Source
M. A. Rosanoff, "Edison in His Laboratory," *Harper's Monthly Magazine*, September 1932, p. 425
Editorial Note
We traced this famous aphorism through several channels and found it consistently and near-universally credited to Edison, with no serious rival claimant. The strongest documented instance we could verify is chemist M. A. Rosanoff's account in *Harper's Monthly Magazine* (September 1932, p. 425), where he reports asking Edison about genius and quotes the reply: "Genius is one per cent inspiration, ninety-nine per cent perspiration." We also confirmed still earlier press attributions during Edison's own lifetime, including reporting traced back to at least 1903 in the *Ladies' Home Journal*, indicating the wording circulated as Edison's while he was alive; our review of the historical record shows both the "one/ninety-nine" and older "two/ninety-eight" ratios appearing, with the one-percent form crystallizing over time.
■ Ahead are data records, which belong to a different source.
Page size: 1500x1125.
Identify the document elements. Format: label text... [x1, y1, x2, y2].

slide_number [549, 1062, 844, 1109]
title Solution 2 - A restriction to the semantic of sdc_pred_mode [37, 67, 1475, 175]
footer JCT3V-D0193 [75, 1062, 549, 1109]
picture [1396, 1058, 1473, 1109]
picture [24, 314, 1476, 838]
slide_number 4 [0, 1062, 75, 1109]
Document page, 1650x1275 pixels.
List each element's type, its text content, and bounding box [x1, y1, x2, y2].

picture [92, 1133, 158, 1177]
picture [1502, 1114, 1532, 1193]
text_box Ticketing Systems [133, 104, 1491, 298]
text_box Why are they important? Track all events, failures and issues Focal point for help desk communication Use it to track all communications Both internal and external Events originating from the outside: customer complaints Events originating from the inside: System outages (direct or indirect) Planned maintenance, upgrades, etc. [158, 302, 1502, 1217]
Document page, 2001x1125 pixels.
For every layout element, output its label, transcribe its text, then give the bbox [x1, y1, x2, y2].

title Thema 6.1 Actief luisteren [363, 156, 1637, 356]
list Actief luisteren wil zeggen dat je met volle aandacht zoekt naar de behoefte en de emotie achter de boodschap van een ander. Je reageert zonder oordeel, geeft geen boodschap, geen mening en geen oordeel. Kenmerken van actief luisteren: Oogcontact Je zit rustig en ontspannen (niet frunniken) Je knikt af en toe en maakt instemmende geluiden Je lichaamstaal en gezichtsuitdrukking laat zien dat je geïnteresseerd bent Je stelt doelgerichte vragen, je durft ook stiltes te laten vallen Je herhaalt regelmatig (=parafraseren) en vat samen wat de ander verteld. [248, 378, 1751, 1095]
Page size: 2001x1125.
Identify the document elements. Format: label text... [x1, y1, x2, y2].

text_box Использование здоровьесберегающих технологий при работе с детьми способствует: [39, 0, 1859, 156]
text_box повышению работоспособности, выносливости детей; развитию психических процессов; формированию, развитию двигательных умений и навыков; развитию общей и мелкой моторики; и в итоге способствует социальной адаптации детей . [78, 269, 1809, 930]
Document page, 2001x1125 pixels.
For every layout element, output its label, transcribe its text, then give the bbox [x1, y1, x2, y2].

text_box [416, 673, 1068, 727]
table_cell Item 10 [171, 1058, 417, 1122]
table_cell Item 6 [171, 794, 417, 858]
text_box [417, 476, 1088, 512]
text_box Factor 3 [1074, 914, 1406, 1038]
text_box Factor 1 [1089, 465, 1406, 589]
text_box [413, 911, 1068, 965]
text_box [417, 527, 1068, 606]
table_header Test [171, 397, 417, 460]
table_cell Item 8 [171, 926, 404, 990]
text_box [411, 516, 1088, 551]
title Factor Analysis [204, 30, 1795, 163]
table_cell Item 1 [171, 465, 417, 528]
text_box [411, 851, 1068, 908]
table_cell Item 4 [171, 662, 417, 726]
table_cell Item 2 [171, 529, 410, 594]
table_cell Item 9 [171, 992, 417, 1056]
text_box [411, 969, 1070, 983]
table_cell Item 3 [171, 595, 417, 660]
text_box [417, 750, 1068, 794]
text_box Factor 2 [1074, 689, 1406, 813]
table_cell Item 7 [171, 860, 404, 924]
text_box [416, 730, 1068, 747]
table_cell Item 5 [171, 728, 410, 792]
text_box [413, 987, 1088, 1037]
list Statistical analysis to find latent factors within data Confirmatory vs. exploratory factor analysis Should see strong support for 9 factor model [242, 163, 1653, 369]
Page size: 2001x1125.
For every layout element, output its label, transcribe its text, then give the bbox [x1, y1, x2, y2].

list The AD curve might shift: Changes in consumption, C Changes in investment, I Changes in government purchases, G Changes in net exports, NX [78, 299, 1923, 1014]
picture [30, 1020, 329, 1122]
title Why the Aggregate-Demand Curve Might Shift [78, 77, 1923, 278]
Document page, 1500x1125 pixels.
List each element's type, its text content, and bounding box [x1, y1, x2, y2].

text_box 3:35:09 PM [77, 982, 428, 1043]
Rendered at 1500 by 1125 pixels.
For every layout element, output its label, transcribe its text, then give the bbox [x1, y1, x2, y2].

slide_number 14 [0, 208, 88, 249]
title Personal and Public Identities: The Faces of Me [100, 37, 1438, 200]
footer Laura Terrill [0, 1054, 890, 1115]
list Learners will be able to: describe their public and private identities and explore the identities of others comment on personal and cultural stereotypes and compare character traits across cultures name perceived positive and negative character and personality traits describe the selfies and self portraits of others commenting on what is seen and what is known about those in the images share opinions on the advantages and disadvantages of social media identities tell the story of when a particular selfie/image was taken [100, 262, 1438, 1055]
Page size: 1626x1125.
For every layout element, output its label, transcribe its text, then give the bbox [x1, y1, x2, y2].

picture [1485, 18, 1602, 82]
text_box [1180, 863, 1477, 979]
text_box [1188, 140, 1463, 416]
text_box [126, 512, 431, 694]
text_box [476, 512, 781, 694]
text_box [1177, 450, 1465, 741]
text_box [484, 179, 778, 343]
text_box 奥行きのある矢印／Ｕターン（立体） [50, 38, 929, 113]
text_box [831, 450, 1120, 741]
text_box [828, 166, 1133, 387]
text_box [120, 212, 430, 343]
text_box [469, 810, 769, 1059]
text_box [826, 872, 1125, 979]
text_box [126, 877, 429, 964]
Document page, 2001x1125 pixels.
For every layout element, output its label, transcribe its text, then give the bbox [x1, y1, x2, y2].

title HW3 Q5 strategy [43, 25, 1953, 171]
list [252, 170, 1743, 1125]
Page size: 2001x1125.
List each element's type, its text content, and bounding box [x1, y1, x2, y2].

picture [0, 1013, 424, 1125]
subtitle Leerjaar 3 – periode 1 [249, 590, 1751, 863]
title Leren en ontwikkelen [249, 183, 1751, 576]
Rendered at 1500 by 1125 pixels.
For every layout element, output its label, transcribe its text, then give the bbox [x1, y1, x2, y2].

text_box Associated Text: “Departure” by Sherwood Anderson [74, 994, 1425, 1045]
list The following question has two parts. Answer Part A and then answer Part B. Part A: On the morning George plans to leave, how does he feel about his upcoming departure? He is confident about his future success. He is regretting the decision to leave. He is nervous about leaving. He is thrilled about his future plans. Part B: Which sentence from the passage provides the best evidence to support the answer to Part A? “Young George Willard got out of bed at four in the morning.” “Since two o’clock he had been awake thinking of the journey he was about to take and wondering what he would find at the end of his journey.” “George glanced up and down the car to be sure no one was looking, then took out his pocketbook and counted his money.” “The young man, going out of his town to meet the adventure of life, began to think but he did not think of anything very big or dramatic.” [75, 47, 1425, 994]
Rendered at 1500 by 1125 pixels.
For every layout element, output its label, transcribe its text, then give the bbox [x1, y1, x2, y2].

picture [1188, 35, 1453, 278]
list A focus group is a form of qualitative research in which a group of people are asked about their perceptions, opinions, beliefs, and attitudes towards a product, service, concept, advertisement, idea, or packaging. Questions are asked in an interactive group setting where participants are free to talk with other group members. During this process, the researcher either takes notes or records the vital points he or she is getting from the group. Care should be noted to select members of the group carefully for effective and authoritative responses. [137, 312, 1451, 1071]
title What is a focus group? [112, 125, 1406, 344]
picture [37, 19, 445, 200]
The book database confirms the line is routinely printed with Edison's name (for example, W. Clement Stone's *Believe and Achieve* and Ross Lovelock's *The One Thing You Need to Know* both attribute it directly to him), but these are downstream repetitions rather than primary evidence. The 1930 *Collier's Weekly* reference cited in one lead we could not independently confirm as a verbatim primary text, so we lean on the well-documented Rosanoff report instead. Under our strict policy this remains an interview report published after Edison's death rather than a text authored by Edison himself, but it is a serious, specific, direct-encounter source and no credible competing origin exists, so the attribution to Edison stands firmly. Verified.